An escrow account (also called an impound account) is an important element of a mortgage loan. Lenders like escrow accounts because they reduce the risk of the loan. Borrowers like escrow accounts because of the convenience they offer and the fact that opting for escrows often results in a slightly better mortgage deal. So, exactly what is an escrow account in a mortgage for? Why is it necessary? Why is it beneficial to have an escrow account?
What Is An Escrow Account In a Mortgage For?
An escrow or impound account is essentially a savings account that holds cash so that the lender can automatically pay your homeowners insurance and property taxes for you. When you have an escrow account, part of your mortgage payment is diverted into the escrow account and held there until tax or insurance installments come due. When that happens, the lender makes the payments automatically so you don’t have to.
Why Lenders Like Escrow Accounts
Lenders like escrow accounts because they reduce their risk in the mortgage. By making sure that property taxes and insurance are paid on time and in full, they can protect their interest in the property. For instance, if property taxes go unpaid, the taxing jurisdiction could potentially foreclose and wipe out the mortgage on the property, resulting in a big loss for the lender. If a homeowner fails to maintain his homeowners insurance and the property burns down, then the lender no longer has collateral to secure the loan.
Having said that, rarely will a lender allow a homeowner to get away with not having homeowners insurance. If they find out there’s no insurance coverage, they’ll purchase expensive “forced” insurance coverage on your behalf and pass on the cost to you. Believe me, you’re much better off carrying your own policy!
Because the presence of an escrow account reduces risk for the lender, it’s very common for lenders to offer a slightly better mortgage deal if you opt to set up an escrow account. Depending on the lender, the discount could be in the form of lower closing costs or a slightly lower interest rate.
If you’re indifferent to setting up an escrow account for your next loan, I would recommend doing it for the sake of convenience and the fact that you’ll get a slightly better deal. If you really prefer to manage your taxes and insurance on your own, ask the lender how it will impact the rate and/or fees on the loan.
If the loan has very little equity in it, meaning you’re refinancing with a high loan-to-value or you’re purchasing with a small down payment, note that the lender may not give you a choice to waive escrows.

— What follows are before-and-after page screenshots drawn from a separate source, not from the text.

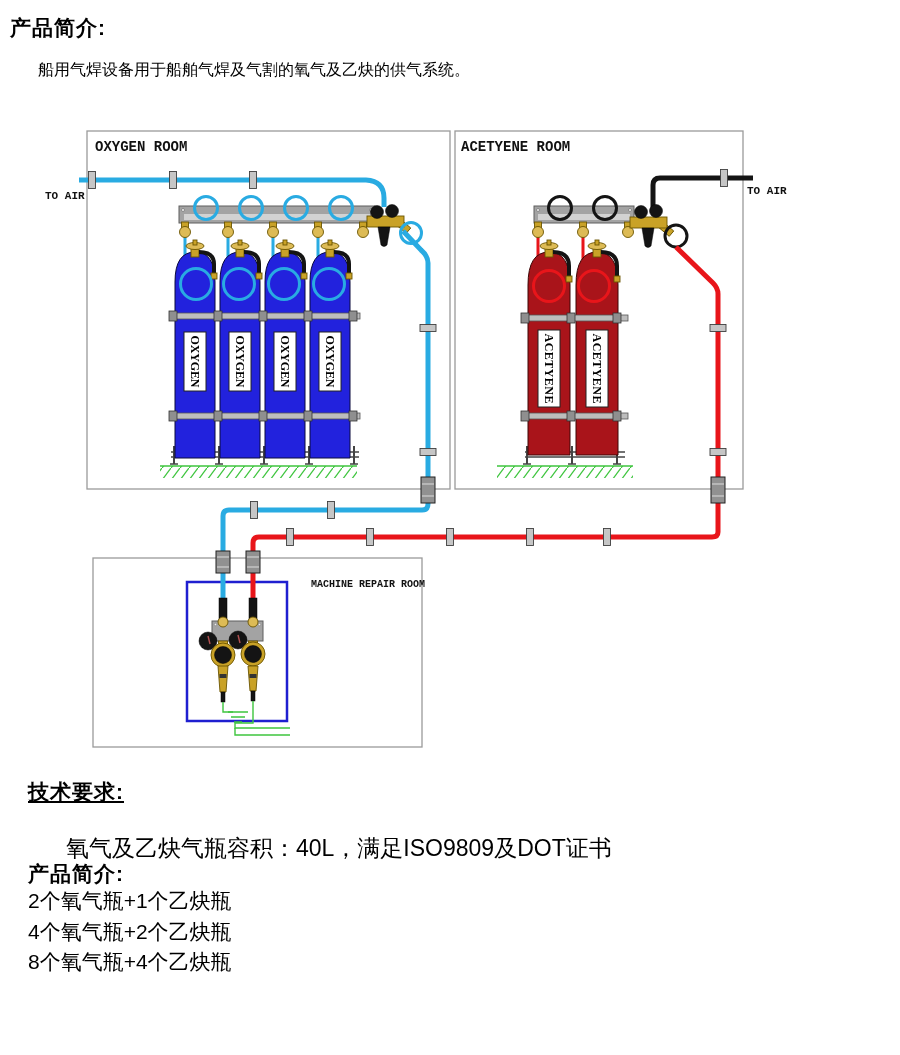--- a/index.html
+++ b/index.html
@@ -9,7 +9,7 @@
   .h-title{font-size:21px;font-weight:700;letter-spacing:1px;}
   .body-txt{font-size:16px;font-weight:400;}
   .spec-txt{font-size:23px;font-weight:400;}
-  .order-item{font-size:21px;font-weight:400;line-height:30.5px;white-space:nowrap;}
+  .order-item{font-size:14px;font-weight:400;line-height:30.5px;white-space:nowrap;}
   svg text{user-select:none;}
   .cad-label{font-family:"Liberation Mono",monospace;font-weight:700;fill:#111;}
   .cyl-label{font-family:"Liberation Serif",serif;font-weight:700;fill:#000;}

Expect to Predeposit Escrow Funds
If your new mortgage is to have an escrow account, expect some cash to be set aside in the loan transaction to get it set up. If you’re refinancing, you can usually just roll what’s needed to set up the escrow account into the new loan balance. Once your existing loan is paid off, your old lender will refund any escrow money on deposit with them.
If you’re purchasing a home, you’ll need to bring in your escrows at closing – in addition to your down payment and any closing costs you’re responsible for.
How Escrow Deposits Are Calculated
As I mentioned, setting up an escrow account usually requires a “predeposit” of some cash to get it “caught up” to where we are in the year so that there’s enough money accumulated once tax and insurance installments are due.
To see how this works, let’s assume property taxes are $2,400 per year and due in full by the end of November. Dividing by 12 months, this means that we’ll need to collect $200 from each mortgage payment to cover the annual property taxes.
Assuming the loan closes in July, the first payment likely won’t be due until September 1 (there’s always at least 30 days after closing before the first payment is due). Between September and November, we’ll only collect 3 months worth of taxes ($600) through regular mortgage payments, so we’re going to be short $1,800 once the end of November rolls around.
To solve this problem, we’ll need to collect 11 months worth of tax installments ($2,200) at closing to get the escrow account “caught up” to where we are in the year: 9 months for the shortage and 2 months as a pad against property tax increases.
So, what is an escrow account in a mortgage for? Primarily, the purpose of an escrow account is to help protect the lender’s interest in the property by making sure taxes and insurance are paid up. However, it’s also beneficial to you because it usually results in a slightly better mortgage deal and you won’t need to write checks for taxes and insurance throughout the year.